Goldwyn was also listening to Parsons. Days later, in a “Dear Sam” letter to Goldwyn, Parsons elaborated on her comparison between the nationwide search that led Selznick to pick English actress Vivien Leigh to play O’Hara in Gone with the Wind—a spectacle that brought Selznick enormous pre-release publicity—and the search for the right actor to play Gehrig. Parsons wrote:

It seems the whole world is interested in casting the Gehrig role and I think you should encourage the public to write to you. Certainly, Gone with the Wind’s searching for Scarlett O’Hara proved you can arouse interest in casting and there is no public hero so dear to the heart of the American boy as was Lou Gehrig.

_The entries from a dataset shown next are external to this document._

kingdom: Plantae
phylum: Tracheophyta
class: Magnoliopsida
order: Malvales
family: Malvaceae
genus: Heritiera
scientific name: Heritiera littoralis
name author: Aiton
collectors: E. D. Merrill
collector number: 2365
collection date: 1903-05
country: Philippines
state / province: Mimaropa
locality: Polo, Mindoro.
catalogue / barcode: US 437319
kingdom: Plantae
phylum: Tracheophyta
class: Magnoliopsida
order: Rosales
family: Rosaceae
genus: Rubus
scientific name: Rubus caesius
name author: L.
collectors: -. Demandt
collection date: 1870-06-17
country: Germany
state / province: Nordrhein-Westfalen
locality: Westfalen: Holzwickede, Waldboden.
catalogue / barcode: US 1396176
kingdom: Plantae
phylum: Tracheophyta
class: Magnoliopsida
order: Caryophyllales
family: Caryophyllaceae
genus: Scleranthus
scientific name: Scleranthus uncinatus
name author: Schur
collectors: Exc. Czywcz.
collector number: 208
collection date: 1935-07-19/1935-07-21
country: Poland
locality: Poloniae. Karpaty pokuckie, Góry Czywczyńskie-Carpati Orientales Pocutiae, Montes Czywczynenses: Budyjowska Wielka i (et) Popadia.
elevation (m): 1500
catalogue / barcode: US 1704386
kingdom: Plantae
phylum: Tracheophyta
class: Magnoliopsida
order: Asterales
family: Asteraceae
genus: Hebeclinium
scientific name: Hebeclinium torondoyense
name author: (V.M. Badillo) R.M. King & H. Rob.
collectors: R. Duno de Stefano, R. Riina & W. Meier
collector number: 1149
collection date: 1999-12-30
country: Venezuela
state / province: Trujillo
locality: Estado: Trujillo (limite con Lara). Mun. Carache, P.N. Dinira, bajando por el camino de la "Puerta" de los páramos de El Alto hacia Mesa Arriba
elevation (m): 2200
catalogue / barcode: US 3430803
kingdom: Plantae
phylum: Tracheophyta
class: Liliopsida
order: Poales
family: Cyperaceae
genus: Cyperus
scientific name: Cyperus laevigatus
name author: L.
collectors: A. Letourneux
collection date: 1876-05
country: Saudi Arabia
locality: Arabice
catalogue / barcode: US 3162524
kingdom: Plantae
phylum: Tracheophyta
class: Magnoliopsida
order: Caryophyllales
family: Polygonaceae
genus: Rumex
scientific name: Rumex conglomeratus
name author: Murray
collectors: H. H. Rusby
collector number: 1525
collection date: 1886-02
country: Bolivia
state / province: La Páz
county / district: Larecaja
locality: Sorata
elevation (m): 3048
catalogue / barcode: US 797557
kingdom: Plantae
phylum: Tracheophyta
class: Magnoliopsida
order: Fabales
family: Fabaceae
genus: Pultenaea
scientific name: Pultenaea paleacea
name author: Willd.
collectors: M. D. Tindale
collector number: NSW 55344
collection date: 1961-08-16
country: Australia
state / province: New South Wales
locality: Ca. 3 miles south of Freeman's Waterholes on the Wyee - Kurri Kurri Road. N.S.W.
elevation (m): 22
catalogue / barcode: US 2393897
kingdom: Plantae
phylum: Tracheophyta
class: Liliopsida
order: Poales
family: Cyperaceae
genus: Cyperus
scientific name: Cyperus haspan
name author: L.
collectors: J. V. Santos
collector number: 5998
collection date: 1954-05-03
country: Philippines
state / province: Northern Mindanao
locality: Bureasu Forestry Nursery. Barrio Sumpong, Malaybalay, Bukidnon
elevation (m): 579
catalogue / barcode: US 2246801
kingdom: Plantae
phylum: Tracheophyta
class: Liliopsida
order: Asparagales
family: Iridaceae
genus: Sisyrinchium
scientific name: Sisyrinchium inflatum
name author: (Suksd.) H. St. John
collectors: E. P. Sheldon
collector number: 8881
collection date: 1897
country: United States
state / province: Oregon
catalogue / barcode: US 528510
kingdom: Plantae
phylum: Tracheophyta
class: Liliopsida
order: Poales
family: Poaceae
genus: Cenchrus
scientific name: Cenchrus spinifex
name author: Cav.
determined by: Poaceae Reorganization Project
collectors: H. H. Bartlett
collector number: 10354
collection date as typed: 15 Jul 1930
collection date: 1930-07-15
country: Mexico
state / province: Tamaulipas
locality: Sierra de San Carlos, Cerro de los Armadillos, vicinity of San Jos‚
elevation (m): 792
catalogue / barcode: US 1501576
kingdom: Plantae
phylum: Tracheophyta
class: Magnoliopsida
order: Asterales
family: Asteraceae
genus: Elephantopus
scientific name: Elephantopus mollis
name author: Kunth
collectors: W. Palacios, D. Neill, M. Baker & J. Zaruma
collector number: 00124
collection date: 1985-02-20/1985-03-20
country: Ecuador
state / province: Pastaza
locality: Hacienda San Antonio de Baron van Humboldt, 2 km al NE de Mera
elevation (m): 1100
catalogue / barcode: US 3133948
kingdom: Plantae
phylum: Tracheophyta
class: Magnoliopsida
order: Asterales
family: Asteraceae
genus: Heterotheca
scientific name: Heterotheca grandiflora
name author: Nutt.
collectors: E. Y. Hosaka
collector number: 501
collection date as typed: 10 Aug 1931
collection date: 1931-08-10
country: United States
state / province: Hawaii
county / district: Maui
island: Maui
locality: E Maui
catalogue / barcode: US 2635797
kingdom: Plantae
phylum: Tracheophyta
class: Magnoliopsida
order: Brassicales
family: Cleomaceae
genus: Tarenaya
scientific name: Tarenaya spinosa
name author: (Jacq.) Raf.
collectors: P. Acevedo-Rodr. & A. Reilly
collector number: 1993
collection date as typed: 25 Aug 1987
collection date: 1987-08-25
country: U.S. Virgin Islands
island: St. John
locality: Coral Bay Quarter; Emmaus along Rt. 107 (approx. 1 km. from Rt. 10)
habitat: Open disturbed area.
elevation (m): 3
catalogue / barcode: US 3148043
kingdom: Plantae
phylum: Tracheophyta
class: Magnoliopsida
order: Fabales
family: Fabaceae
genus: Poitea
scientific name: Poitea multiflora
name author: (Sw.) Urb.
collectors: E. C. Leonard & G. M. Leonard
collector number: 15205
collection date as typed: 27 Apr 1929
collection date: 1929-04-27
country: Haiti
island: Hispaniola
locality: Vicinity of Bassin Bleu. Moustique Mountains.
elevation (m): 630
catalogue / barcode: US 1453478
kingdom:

A nationwide casting call would have been unnecessary except for the publicity it could generate, which appealed to Goldwyn and his crafty publicity chief, William Hebert. After all, Sam had the right actor under his control: Gary Cooper, who had one picture left on his deal with the producer. He had a testy relationship with Goldwyn going back to their earliest dealings in the mid-1920s and was eager to get his freedom. It is difficult to believe that Goldwyn didn’t have Cooper in mind for the role, even as he was watching the Gehrig newsreel, or that he didn’t think his biggest star could play the part. It certainly wouldn’t have occurred to Goldwyn to deny Cooper the role because he couldn’t play baseball—Goldwyn’s towering ignorance of baseball would have precluded that judgment. And there was not yet any strong demand for actors who could credibly play sports.

Goldwyn embarked on his search, suggesting days after signing Eleanor to the deal that he was starting from scratch.

“Everyone wants to know who I think should play Lou and I haven’t the faintest idea,” he said. The search had begun.